SOURCE DATA:
####

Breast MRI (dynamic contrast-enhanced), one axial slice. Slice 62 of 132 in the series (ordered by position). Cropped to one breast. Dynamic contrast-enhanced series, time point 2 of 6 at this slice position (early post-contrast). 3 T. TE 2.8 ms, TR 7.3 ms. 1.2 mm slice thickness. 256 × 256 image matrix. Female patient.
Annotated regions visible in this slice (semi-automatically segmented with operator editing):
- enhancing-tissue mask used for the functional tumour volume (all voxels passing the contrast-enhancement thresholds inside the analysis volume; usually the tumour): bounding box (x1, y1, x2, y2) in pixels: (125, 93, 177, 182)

####

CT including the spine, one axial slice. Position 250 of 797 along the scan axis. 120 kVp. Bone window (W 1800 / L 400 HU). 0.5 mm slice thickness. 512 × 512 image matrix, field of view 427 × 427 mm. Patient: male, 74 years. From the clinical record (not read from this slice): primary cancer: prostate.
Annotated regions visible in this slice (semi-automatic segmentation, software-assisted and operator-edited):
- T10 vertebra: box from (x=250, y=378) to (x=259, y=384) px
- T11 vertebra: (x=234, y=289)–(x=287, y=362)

####

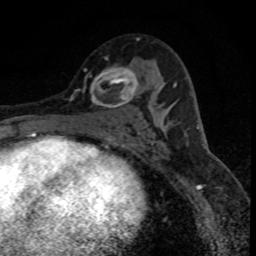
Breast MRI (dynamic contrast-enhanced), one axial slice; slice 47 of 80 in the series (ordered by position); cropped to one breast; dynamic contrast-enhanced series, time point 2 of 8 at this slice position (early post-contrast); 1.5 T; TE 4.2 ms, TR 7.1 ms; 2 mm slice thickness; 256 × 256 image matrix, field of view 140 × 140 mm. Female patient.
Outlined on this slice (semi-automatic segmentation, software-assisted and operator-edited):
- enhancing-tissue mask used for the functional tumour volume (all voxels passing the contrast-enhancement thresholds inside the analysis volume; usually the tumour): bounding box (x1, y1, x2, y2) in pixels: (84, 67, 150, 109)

####

WORK INSTRUCTION: Look through the records above for the string "analysis", then copy every line that has it.

WRITTEN SOLUTION:
- enhancing-tissue mask used for the functional tumour volume (all voxels passing the contrast-enhancement thresholds inside the analysis volume; usually the tumour): bounding box (x1, y1, x2, y2) in pixels: (125, 93, 177, 182)
- enhancing-tissue mask used for the functional tumour volume (all voxels passing the contrast-enhancement thresholds inside the analysis volume; usually the tumour): bounding box (x1, y1, x2, y2) in pixels: (84, 67, 150, 109)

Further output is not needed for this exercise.